Gold retraces from $3,390, drops back to $3,358: Bulls face challenge at $3,375

  • Markets digest disappointing Jobs Report Card.
  • Dollar Index at Critical Support 98.50.
  • Speculations on Federal Reserve Chief Appointment.
  • Moderation in Central Bank Gold buying.

What's happening with Gold?

Gold surged to new recent high of $3390 on Tuesday during New York trading session and settled the day at $3380, followed by a retracement in Asian and European trading session which witnessed price drop to $3358 followed by consolidation below immediate resistance $3370-$3375.

What's driving the volatility?

Markets expect a cut in interest rate by Federal Reserve in its September meeting as a result of disappointing NFP jobs report as CME is said to be pricing 67% probability of rate cut.

Recent surge in Dollar Index may surpass 100 benchmark if 98.40 support holds strong which may keep Gold under pressure in near term, extending downward correctional wave to retest $3330-$3315 if immediate resistance of $3375 is not reclaimed.

Persistent global concerns on US tariff as well as geo political crisis keep safe haven demand pouring in off and on.

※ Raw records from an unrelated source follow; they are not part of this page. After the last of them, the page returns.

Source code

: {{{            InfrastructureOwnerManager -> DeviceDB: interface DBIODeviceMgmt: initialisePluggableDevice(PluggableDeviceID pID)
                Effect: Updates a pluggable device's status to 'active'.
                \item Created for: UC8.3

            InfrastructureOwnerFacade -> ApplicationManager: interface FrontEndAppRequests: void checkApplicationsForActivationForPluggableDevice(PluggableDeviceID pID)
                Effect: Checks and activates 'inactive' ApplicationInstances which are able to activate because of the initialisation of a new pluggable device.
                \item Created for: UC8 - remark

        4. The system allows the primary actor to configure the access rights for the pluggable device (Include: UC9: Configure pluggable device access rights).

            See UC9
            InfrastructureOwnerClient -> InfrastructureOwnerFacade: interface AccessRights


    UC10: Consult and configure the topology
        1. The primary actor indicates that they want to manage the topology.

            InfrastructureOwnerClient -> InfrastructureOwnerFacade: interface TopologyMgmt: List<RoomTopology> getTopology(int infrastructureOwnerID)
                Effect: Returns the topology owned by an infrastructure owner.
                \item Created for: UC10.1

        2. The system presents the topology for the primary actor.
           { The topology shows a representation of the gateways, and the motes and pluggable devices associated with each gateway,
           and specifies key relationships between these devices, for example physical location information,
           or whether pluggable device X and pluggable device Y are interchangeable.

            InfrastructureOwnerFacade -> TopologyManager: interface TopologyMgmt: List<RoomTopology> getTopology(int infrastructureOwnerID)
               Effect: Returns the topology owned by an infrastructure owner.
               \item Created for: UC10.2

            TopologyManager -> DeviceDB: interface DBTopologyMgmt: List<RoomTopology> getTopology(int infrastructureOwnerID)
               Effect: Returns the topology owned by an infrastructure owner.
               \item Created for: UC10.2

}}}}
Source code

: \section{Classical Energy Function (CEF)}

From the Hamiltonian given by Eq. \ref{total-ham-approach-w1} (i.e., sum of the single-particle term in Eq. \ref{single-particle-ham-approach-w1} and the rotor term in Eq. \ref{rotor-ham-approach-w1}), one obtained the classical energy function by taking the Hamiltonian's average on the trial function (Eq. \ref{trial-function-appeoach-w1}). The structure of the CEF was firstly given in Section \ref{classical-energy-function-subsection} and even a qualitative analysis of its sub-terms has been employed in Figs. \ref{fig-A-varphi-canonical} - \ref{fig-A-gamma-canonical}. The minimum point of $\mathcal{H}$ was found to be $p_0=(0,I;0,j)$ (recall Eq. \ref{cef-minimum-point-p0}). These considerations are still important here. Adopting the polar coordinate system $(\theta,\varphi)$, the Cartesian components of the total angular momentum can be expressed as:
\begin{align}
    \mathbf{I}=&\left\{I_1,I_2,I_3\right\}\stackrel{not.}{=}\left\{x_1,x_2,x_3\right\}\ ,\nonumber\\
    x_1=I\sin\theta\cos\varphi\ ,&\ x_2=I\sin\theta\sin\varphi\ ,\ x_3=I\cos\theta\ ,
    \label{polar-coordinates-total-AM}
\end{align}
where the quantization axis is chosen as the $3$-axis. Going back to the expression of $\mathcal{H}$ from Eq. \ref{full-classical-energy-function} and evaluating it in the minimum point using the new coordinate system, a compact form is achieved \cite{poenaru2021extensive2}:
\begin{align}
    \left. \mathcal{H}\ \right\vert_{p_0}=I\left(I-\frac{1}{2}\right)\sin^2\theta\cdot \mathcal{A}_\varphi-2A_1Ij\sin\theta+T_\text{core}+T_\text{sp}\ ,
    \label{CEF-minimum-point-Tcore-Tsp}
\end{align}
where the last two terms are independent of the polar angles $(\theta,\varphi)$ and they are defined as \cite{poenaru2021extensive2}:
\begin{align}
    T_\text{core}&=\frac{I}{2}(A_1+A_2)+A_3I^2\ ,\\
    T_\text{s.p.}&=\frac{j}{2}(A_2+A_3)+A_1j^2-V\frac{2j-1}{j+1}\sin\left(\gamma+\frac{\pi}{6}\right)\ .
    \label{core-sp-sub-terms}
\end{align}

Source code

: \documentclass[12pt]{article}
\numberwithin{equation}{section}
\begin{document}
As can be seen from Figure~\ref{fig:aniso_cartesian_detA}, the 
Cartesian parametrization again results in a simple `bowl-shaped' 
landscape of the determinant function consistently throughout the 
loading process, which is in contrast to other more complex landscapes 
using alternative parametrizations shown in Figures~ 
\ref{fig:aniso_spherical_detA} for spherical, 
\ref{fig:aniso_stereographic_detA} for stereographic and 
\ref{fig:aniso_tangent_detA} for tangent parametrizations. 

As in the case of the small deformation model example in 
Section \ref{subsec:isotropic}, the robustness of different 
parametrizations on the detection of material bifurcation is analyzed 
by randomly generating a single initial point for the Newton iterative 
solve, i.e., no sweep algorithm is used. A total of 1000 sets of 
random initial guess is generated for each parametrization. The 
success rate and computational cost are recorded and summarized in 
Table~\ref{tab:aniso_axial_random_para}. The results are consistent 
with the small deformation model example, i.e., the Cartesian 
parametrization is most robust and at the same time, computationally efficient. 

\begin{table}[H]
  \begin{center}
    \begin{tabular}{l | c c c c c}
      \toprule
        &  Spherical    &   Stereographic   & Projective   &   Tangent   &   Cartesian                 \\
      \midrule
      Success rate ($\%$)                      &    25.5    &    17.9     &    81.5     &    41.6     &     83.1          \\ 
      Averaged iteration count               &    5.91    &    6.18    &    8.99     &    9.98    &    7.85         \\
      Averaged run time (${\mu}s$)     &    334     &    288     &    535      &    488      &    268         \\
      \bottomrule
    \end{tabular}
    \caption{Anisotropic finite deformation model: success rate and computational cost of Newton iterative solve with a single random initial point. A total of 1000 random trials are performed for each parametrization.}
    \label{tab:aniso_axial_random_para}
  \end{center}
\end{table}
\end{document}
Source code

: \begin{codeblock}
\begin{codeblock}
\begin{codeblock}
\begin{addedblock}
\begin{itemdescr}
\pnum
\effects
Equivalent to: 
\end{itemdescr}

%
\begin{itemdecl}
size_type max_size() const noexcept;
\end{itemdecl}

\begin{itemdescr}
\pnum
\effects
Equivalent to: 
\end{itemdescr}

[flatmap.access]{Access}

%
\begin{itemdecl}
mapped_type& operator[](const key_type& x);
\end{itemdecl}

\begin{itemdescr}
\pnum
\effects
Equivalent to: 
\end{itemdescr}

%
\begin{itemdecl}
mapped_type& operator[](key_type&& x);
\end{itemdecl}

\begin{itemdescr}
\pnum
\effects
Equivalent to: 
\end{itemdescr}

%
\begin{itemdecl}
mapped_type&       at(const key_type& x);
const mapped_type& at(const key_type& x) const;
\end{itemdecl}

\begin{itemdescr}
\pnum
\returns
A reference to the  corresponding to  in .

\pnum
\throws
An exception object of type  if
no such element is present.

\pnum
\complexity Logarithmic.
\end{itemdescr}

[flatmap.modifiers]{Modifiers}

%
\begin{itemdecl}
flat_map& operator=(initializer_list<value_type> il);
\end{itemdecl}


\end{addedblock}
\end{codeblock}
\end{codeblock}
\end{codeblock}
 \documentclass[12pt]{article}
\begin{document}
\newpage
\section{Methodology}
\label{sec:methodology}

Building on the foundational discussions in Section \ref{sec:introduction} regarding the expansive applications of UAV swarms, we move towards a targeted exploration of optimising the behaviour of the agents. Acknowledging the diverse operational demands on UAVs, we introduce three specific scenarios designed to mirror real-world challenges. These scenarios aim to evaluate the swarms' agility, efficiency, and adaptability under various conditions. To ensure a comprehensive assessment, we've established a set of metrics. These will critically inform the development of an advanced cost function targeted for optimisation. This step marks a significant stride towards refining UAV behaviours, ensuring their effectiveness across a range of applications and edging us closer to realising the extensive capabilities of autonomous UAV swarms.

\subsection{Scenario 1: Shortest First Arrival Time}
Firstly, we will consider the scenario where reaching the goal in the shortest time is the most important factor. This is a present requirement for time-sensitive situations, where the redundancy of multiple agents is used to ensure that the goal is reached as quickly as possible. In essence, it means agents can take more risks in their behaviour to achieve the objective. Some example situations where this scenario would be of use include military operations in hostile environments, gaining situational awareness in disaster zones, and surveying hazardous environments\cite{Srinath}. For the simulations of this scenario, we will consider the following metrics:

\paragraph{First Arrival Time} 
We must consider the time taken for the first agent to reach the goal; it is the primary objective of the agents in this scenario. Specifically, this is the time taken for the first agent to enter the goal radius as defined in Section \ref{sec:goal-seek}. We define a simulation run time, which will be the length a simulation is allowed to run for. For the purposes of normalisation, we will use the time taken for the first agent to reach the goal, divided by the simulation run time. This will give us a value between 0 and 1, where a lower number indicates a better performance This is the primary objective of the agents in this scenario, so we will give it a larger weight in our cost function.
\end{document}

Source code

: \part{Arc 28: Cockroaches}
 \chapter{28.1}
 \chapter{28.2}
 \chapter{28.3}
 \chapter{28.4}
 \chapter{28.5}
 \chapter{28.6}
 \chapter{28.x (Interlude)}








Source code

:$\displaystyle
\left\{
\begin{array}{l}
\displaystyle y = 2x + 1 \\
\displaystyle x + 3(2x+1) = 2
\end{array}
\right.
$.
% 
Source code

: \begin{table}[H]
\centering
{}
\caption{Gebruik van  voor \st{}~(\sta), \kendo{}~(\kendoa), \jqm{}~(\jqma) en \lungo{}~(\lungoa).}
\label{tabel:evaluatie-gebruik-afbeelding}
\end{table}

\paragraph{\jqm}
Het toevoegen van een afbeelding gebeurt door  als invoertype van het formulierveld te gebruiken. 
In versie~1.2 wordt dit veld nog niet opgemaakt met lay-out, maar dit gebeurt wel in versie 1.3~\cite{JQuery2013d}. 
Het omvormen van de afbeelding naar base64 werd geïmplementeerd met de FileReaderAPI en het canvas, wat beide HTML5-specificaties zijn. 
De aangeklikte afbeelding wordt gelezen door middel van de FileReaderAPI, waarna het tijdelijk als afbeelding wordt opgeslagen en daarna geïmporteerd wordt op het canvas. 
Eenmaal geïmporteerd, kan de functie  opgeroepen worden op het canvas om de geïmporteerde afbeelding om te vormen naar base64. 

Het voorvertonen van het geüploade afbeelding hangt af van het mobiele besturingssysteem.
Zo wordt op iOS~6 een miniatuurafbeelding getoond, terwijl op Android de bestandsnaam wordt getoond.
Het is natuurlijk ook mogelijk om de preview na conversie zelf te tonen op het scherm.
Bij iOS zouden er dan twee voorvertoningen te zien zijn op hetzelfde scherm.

Gold continues to attract buyers on dips and retail traders remain cautious on heights as profit booking is seen to push prices on every rise.

Broadly speaking, Gold price action is witnessing pump-n-dump and dump-n-pump on a cyclical motion.

What's expected next?

Gold is sitting at a critical juncture as price stability above immediate support 4 hourly 50 EMA $3350 is very crucial for a rebound which faces immediate resistance at $3370 and 61.8% Fibonacci zone $3375.

If consolidated break above this zone is established, expect further advance to retest $3385-$3390 above which next leg higher sits at 78.6% Fibonacci zone $3402.

On the flip side, sustained break below $3350 will indicate sellers intervention calling for downward shift in momentum extending correctional move to next support $3333 followed by $3315.